(Work instruction) When you reach the line in the listing below that contains "banana: present [561,435,810,557]", begin returning lines exactly as written, and stop after the line that contains "coaster: none [718,593,868,649]". Return no other lines.

(Supplied records)

_ _ _ _

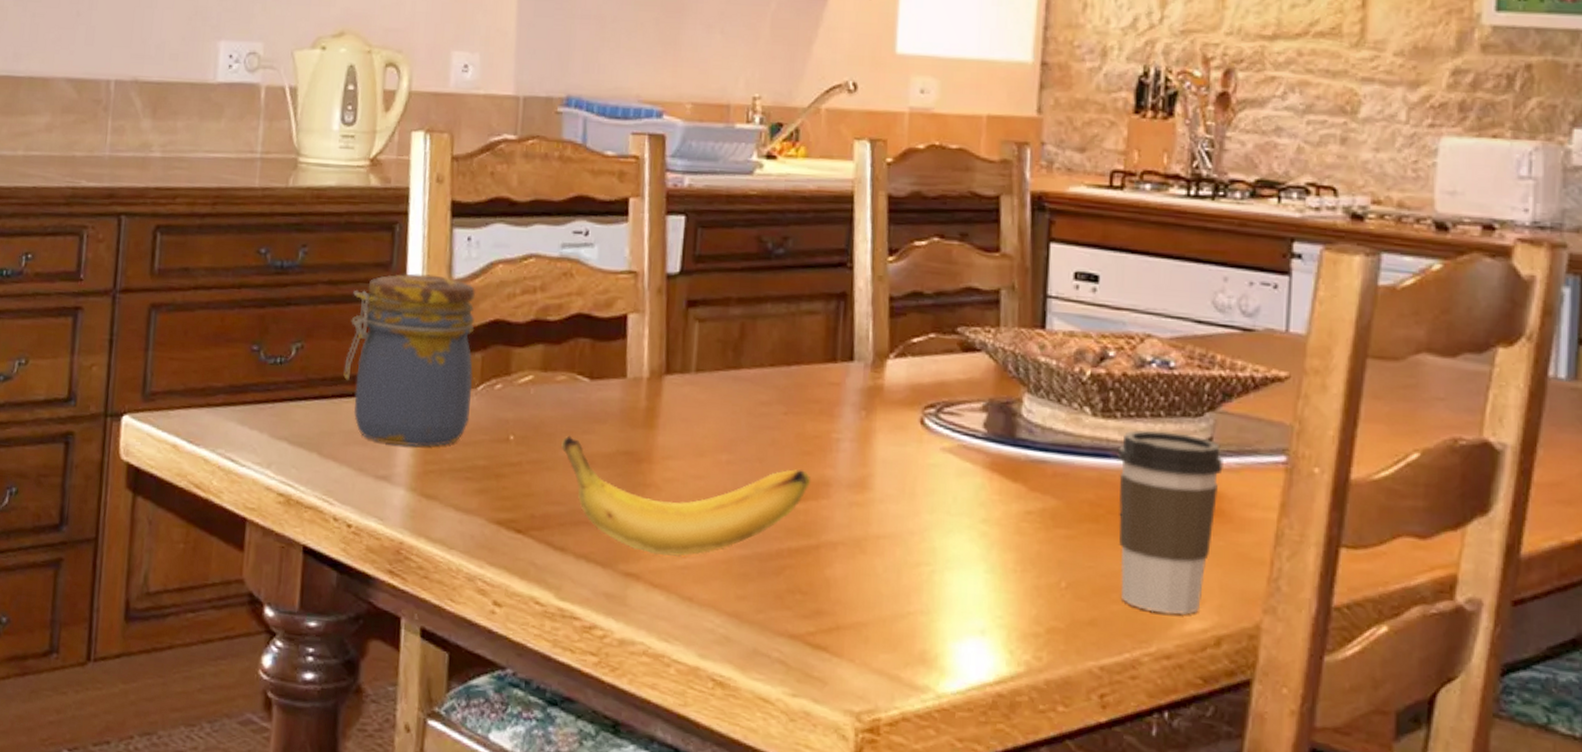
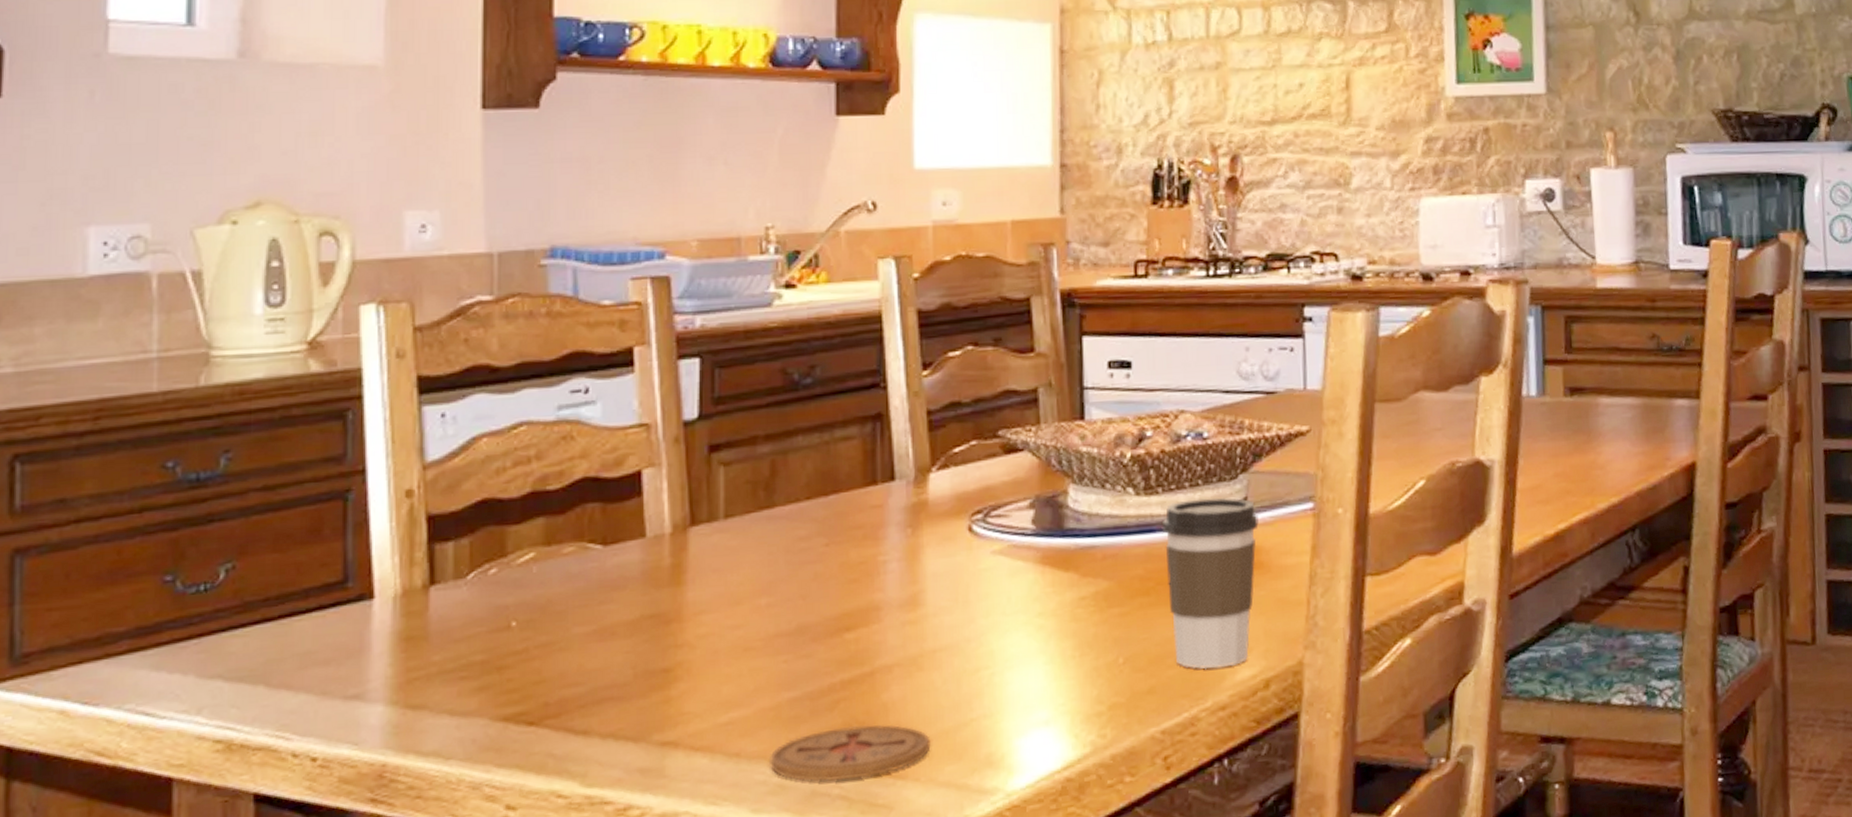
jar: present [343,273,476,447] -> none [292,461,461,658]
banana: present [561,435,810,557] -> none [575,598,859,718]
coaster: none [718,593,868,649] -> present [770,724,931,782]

_ _ _ _

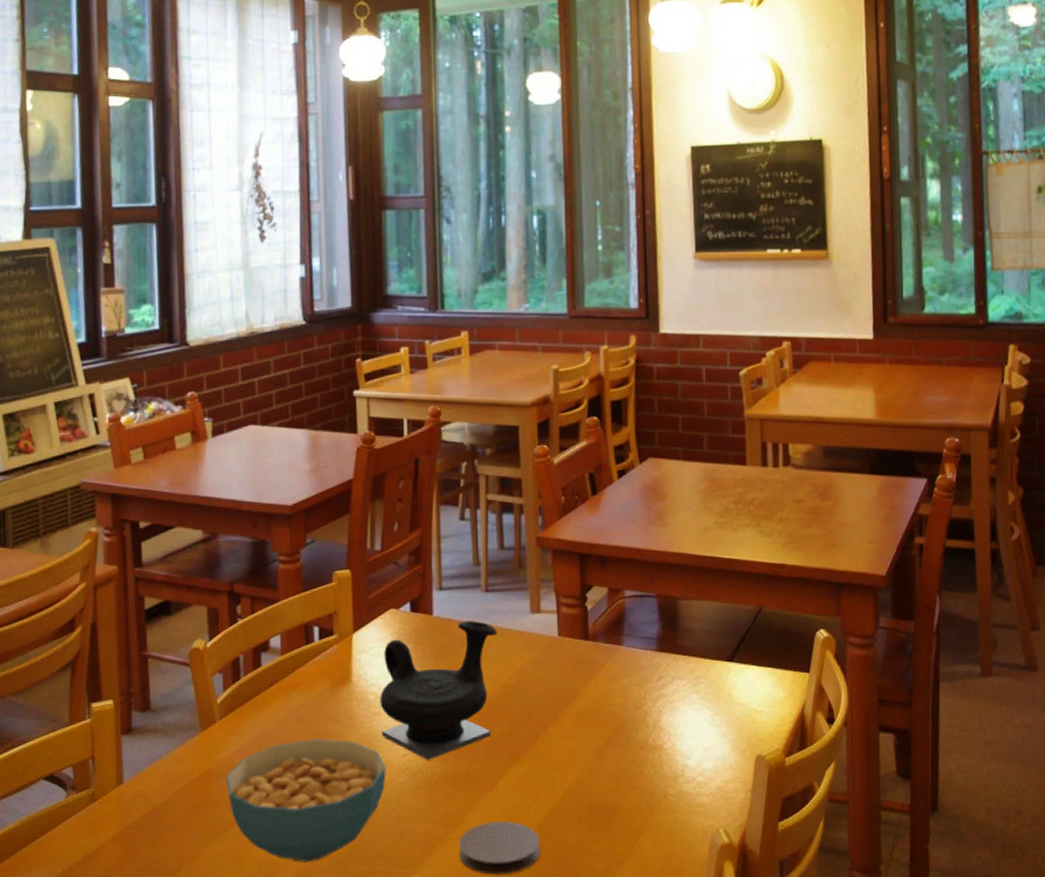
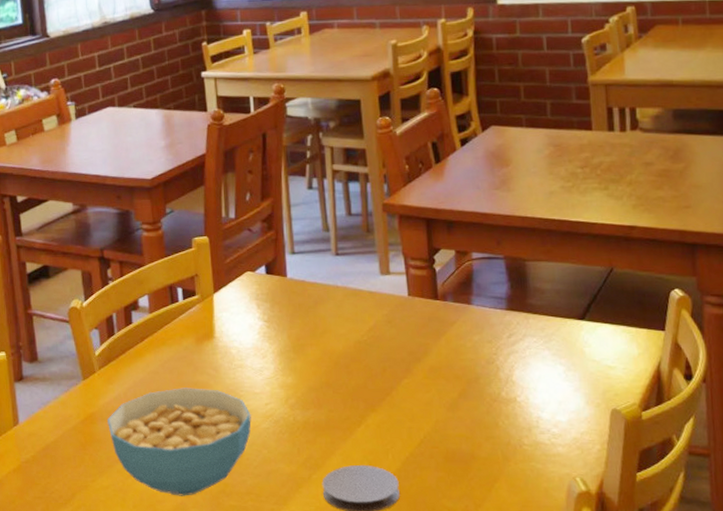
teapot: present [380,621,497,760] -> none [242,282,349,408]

_ _ _ _

(Solved problem)
banana: present [561,435,810,557] -> none [575,598,859,718]
coaster: none [718,593,868,649] -> present [770,724,931,782]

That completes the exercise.